# [Trecho citado]
Da necessidade de um pensamento complexo – Edgar Morin
(resumo)
trad. Juremir M. da Silva
"Não
posso conhecer o todo se não conhecer particularmente as partes, e
não posso conhecer as partes se não conhecer o todo"
– Pascal.
Vivemos
numa realidade multidimensional simultaneamente psicológica,
mitológica, sociológica, econômica, mas estudamos estas dimensões
separadamente, e não umas em relação com as outras. O princípio
da separação torna-nos talvez mais lúcidos sobre uma pequena parte
separada do seu contexto, mas nos torna cegos ou míopes sobre a
relação entre a parte e o seu contexto.
Durante
muito tempo, a ciência ocidental foi reducionista. Tal conhecimento
ignora o fenômeno mais importante, que podemos qualificar de
sistêmico, da palavra sistema, conjunto organizado de partes
diferentes, produtor de qualidades que não existiriam se as partes
estivessem isoladas umas as outras.
Penso
que o pensamento complexo deve ligar a autonomia e a dependência.
Para ser autônomo, tenho de depender do meio exterior (alimento,
abrigo, etc); para ser um espírito autônomo, tenho de depender da
cultura de que alimento os meus conhecimentos.
A
nossa educação nos habituou a uma concepção linear da
causalidade. Passamos de uma visão linear a uma visão circular.
Em que consiste esta circularidade? Consiste no fato de produtos e
efeitos serem necessários tanto ao produto como à causa. Como
exemplo, a vida é um sistema de reprodução que produz os
indivíduos. Somos produtos da reprodução dos nossos pais. Mas,
para que este processo de reprodução continue, é necessário que
nós próprios nos tomemos produtores e reprodutores de nossos
filhos. Somos, portanto, produtos e produtores no processo da vida,
isto é o princípio da causalidade retroativa.
Produzimos
a sociedade que nos produz. Ao mesmo tempo, não devemos esquecer que
somos não só uma pequena parte de um todo, o todo social, mas que
esse todo está no interior de nós próprios, ou seja, temos as
regras sociais, a linguagem social, a cultura e normas sociais em
nosso interior. Segundo este princípio, não só a parte está no
todo como o todo está na parte.
O
tesouro da humanidade é a sua diversidade. Esta não só é
compatível com a unidade fundamental, mas produzida pelas
possibilidades do ser humano.

# [Listagem fornecida]
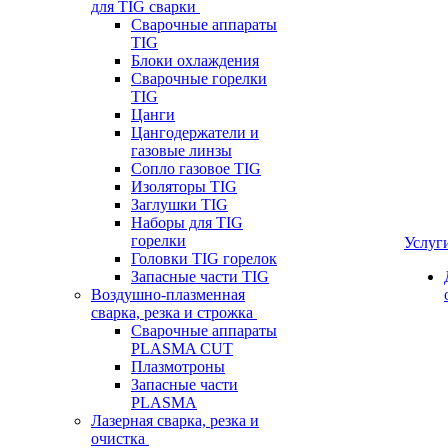
для TIG сварки
Сварочные аппараты
TIG
Блоки охлаждения
Сварочные горелки
TIG
Цанги
Цангодержатели и
газовые линзы
Сопло газовое TIG
Изоляторы TIG
Заглушки TIG
Наборы для TIG
горелки
Услуг
Головки TIG горелок
Запасные части TIG
Воздушно-плазменная
сварка, резка и строжка
Сварочные аппараты
PLASMA CUT
Плазмотроны
Запасные части
PLASMA
Лазерная сварка, резка и
очистка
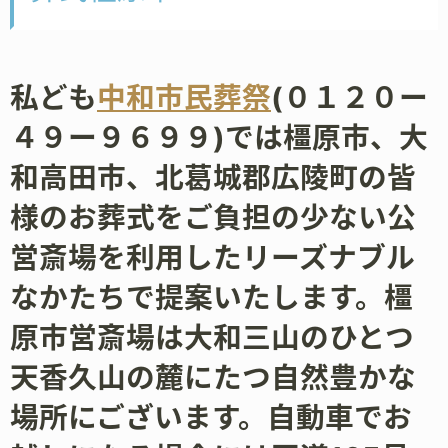
私ども
中和市民葬祭
(０１２０ー
４９ー９６９９)では橿原市、大
和高田市、北葛城郡広陵町の皆
様のお葬式をご負担の少ない公
営斎場を利用したリーズナブル
なかたちで提案いたします。橿
原市営斎場は大和三山のひとつ
天香久山の麓にたつ自然豊かな
場所にございます。自動車でお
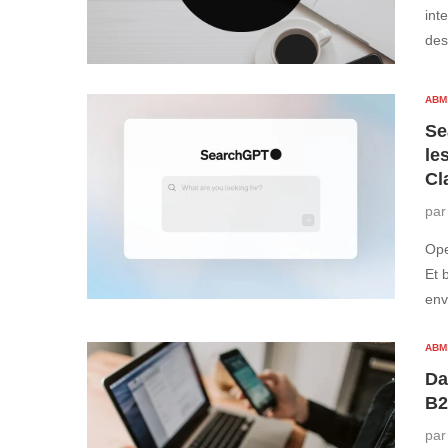
int
des
ABM
Se
le
Cl
pa
Ope
Et 
env
ABM
Da
B
pa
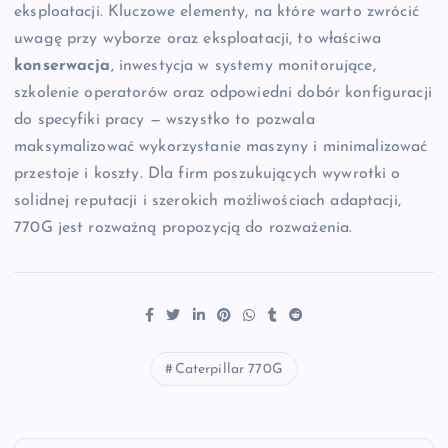
eksploatacji. Kluczowe elementy, na które warto zwrócić
uwagę przy wyborze oraz eksploatacji, to właściwa
konserwacja
, inwestycja w systemy monitorujące,
szkolenie operatorów oraz odpowiedni dobór konfiguracji
do specyfiki pracy — wszystko to pozwala
maksymalizować wykorzystanie maszyny i minimalizować
przestoje i koszty. Dla firm poszukujących wywrotki o
solidnej reputacji i szerokich możliwościach adaptacji,
770G jest rozważną propozycją do rozważenia.
Caterpillar 770G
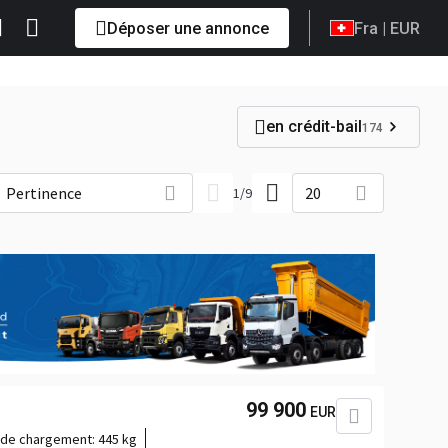
Déposer une annonce
Fra
| EUR
en crédit-bail
174
Pertinence
20
1
/
9
99 900
EUR
 de chargement:
445 kg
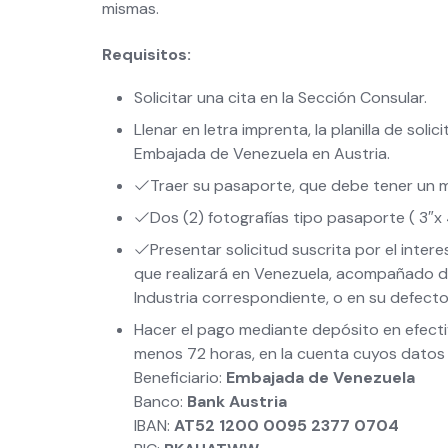
mismas.
Requisitos:
Solicitar una cita en la Sección Consular.
Llenar en letra imprenta, la planilla de soli
Embajada de Venezuela en Austria.
Traer su pasaporte, que debe tener un m
Dos (2) fotografías tipo pasaporte ( 3″x 4
Presentar solicitud suscrita por el inter
que realizará en Venezuela, acompañado d
Industria correspondiente, o en su defecto 
Hacer el pago mediante depósito en efectiv
menos 72 horas, en la cuenta cuyos datos 
Beneficiario:
Embajada de Venezuela
Banco:
Bank Austria
IBAN:
AT52 1200 0095 2377 0704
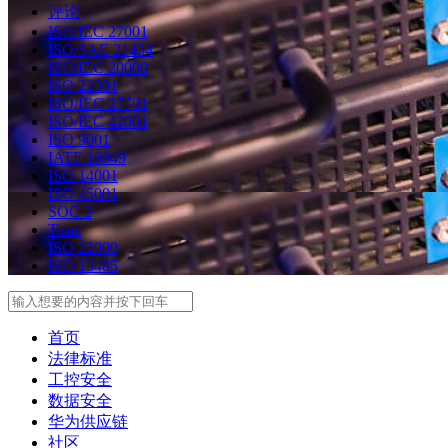
评论
ISO/IEC 27001
ISO/SAE 21434
ISO/IEC 20000
ISO 22301
ISO/IEC 27701
ISO/IEC 42001
ISO 9001
IATF 16949
ISO 14001
ISO 45001
SOC 2
Tisax
ISO 22000
ISO 13485
Search
首页
法律标准
工控安全
数据安全
华为供应链
社区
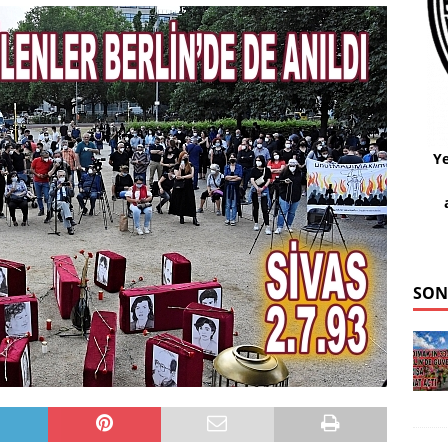
Ye
SON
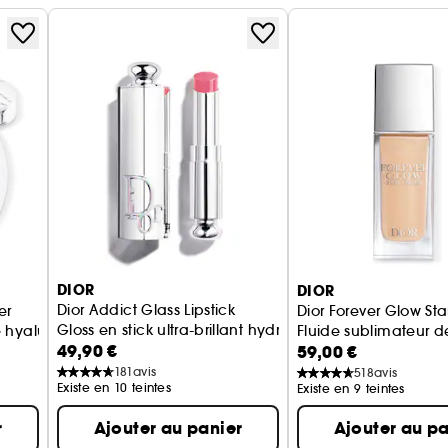
DIOR
DIOR
Dior Addict Glass Lipstick
er
Dior Forever Glow Star
Gloss en stick ultra-brillant hydratant
e hyaluronique
Fluide sublimateur de
49,90 €
59,00 €
181
avis
518
avis
Existe en 10 teintes
Existe en 9 teintes
r
Ajouter au panier
Ajouter au pa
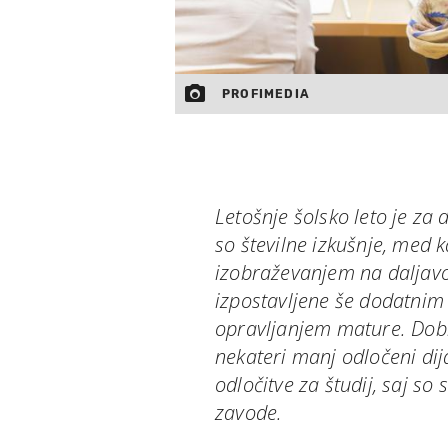
PROFIMEDIA
Letošnje šolsko leto je za 
so številne izkušnje, med k
izobraževanjem na daljavo
izpostavljene še dodatnim 
opravljanjem mature. Dobra
nekateri manj odločeni dij
odločitve za študij, saj so 
zavode.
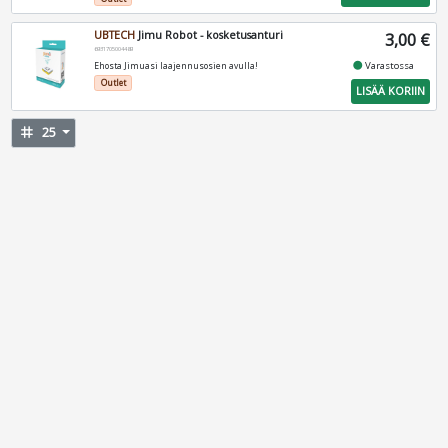
UBTECH
Jimu Robot - kosketusanturi
3,00 €
6931705004489
fiber_manual_record
Varastossa
Ehosta Jimuasi laajennusosien avulla!
Outlet
LISÄÄ KORIIN
tag
25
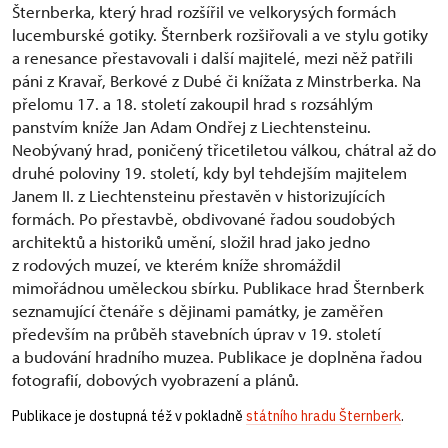
Šternberka, který hrad rozšířil ve velkorysých formách
lucemburské gotiky. Šternberk rozšiřovali a ve stylu gotiky
a renesance přestavovali i další majitelé, mezi něž patřili
páni z Kravař, Berkové z Dubé či knížata z Minstrberka. Na
přelomu 17. a 18. století zakoupil hrad s rozsáhlým
panstvím kníže Jan Adam Ondřej z Liechtensteinu.
Neobývaný hrad, poničený třicetiletou válkou, chátral až do
druhé poloviny 19. století, kdy byl tehdejším majitelem
Janem II. z Liechtensteinu přestavěn v historizujících
formách. Po přestavbě, obdivované řadou soudobých
architektů a historiků umění, složil hrad jako jedno
z rodových muzeí, ve kterém kníže shromáždil
mimořádnou uměleckou sbírku. Publikace hrad Šternberk
seznamující čtenáře s dějinami památky, je zaměřen
především na průběh stavebních úprav v 19. století
a budování hradního muzea. Publikace je doplněna řadou
fotografií, dobových vyobrazení a plánů.
Publikace je dostupná též v pokladně
státního hradu Šternberk
.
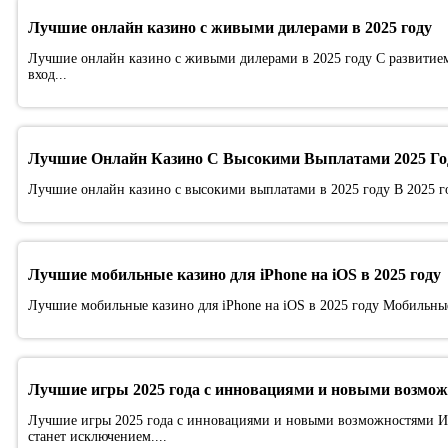
Лучшие онлайн казино с живыми дилерами в 2025 году
Лучшие онлайн казино с живыми дилерами в 2025 году С развитием
вход...
Лучшие Онлайн Казино С Высокими Выплатами 2025 Го
Лучшие онлайн казино с высокими выплатами в 2025 году В 2025 го
Лучшие мобильные казино для iPhone на iOS в 2025 году
Лучшие мобильные казино для iPhone на iOS в 2025 году Мобильные
Лучшие игры 2025 года с инновациями и новыми возмо
Лучшие игры 2025 года с инновациями и новыми возможностями Игр
станет исключением....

# [Instrução 1]
Liste todas as dimensões da realidade multidimensional em que vivemos, segundo o resumo sobre o pensamento complexo.
# [Instrução 2]
Prossiga com o resumo sobre o pensamento complexo a partir do ponto em que ele termina.

# [Resposta esperada 1]
- psicológica
- mitológica
- sociológica
- econômica

# [Resposta esperada 2]
Não
devemos esquecer que somos seres trinitários, ou seja, somos
triplos em um só. Somos indivíduos, membros de uma espécie
biológica chamada Homo Sapiens, e somos, ao mesmo tempo, seres
sociais.
É
difícil fazer compreender que o "um" pode ser "múltiplo",
e que o "múltiplo" é suscetível de unidade.
Compreender
a unidade e a diversidade é muito importante hoje, visto
estarmos num processo de mundialização que leva a reconhecer a
unidade dos problemas para todos os seres humanos onde quer que
estejam; ao mesmo tempo, é preciso preservar a riqueza da
humanidade, ou seja, a diversidade cultural; vemos, por exemplo, que
as diversidades não são só as das nações, mas estão também no
interior destas; cada província, cada região, tem a sua
singularidade cultural, a qual deve guardar ciosamente.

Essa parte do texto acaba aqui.